Records drawn from a dataset:
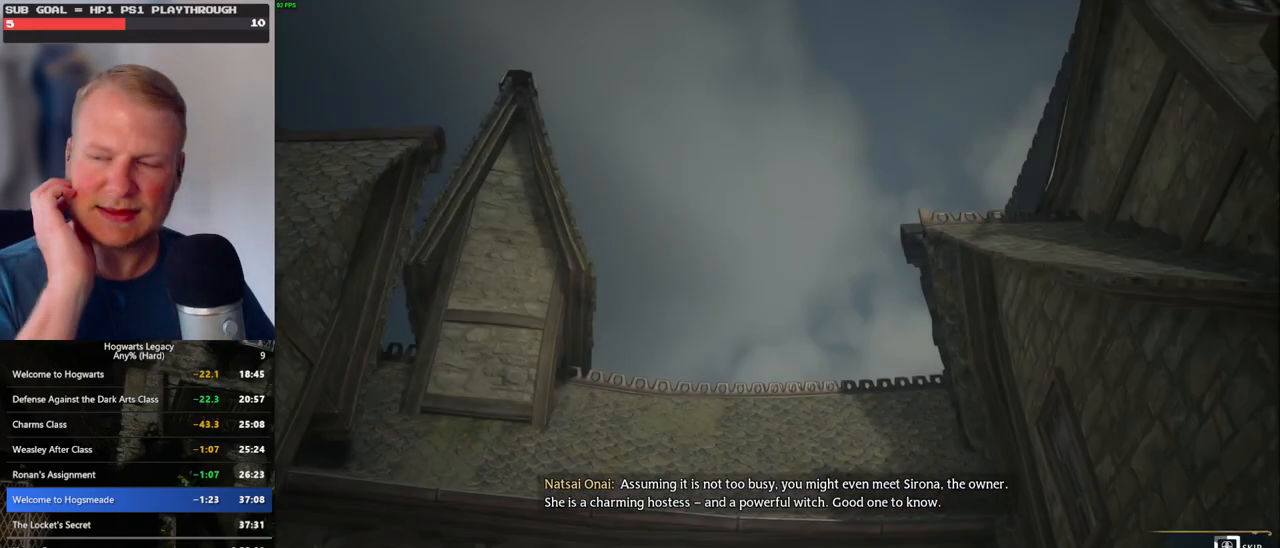
{"keys": ["q"], "mouse": [], "events": []}
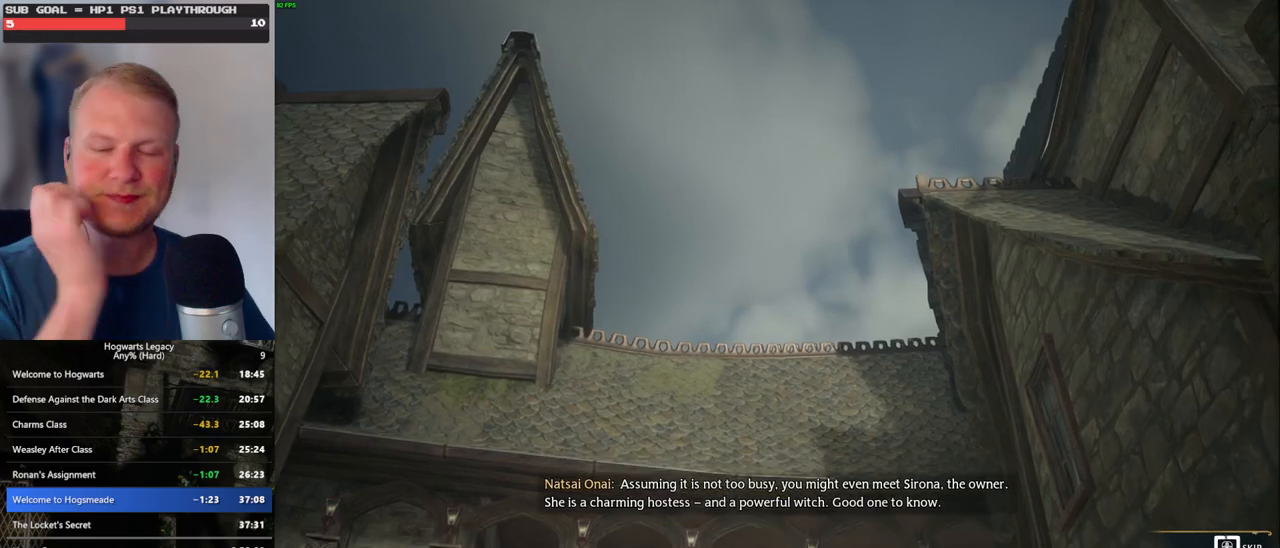
{"keys": ["q"], "mouse": [], "events": []}
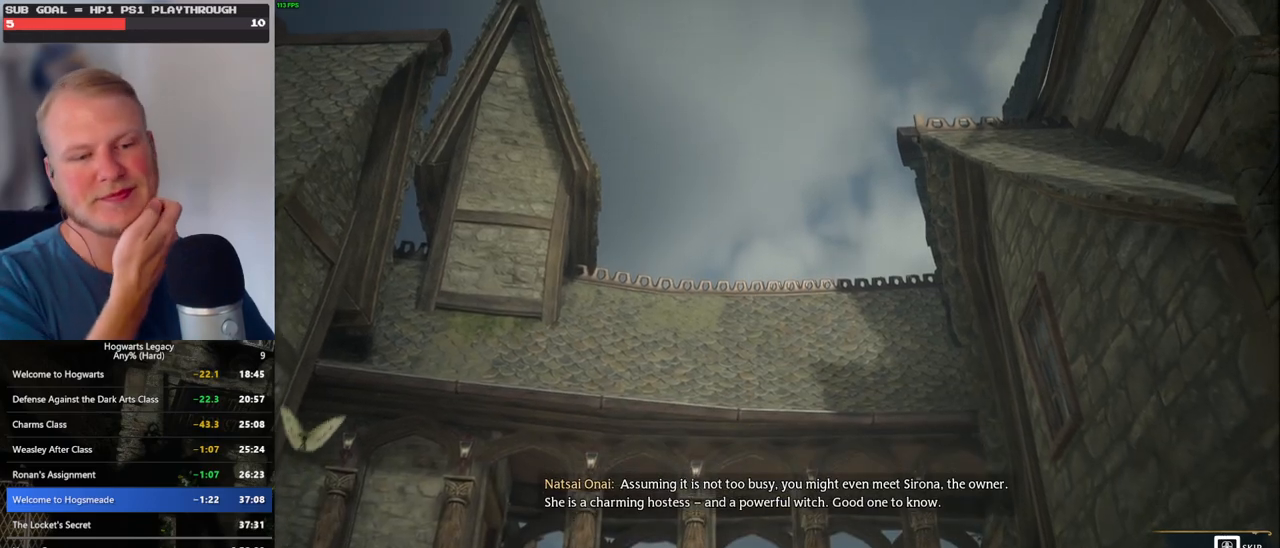
{"keys": ["q"], "mouse": [], "events": [[300, "q", "up"], [350, "q", "down"]]}
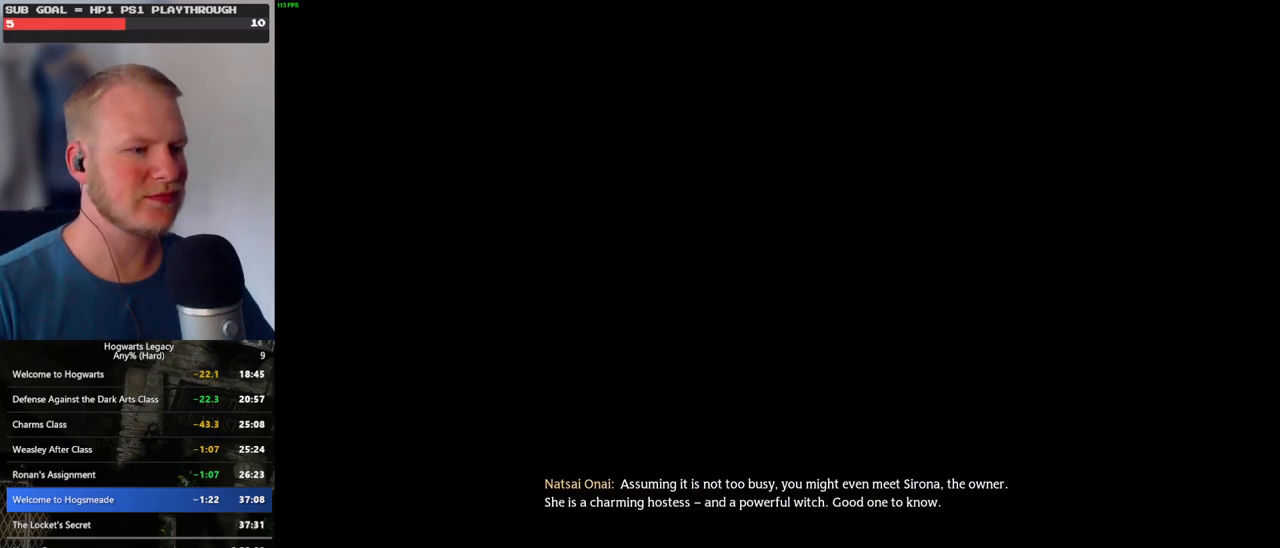
{"keys": ["q"], "mouse": [], "events": []}
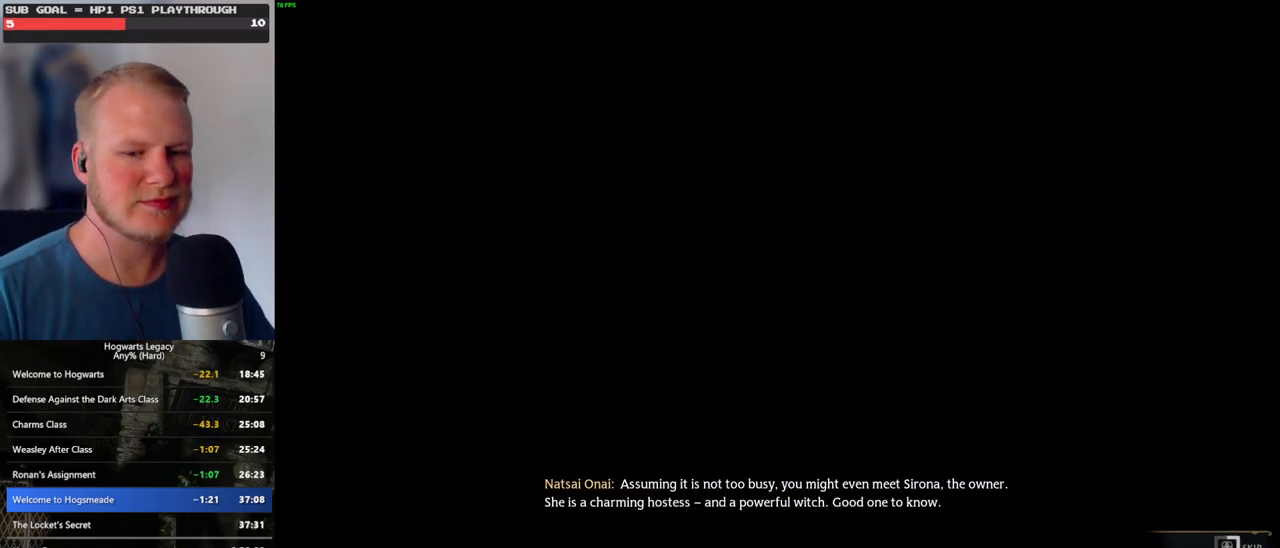
{"keys": ["q"], "mouse": [], "events": []}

ASSIGNED TASK: Omit every picture, then write out the entries above exactly.

ANSWER BOX:
{"keys": ["q"], "mouse": [], "events": []}
{"keys": ["q"], "mouse": [], "events": []}
{"keys": ["q"], "mouse": [], "events": [[300, "q", "up"], [350, "q", "down"]]}
{"keys": ["q"], "mouse": [], "events": []}
{"keys": ["q"], "mouse": [], "events": []}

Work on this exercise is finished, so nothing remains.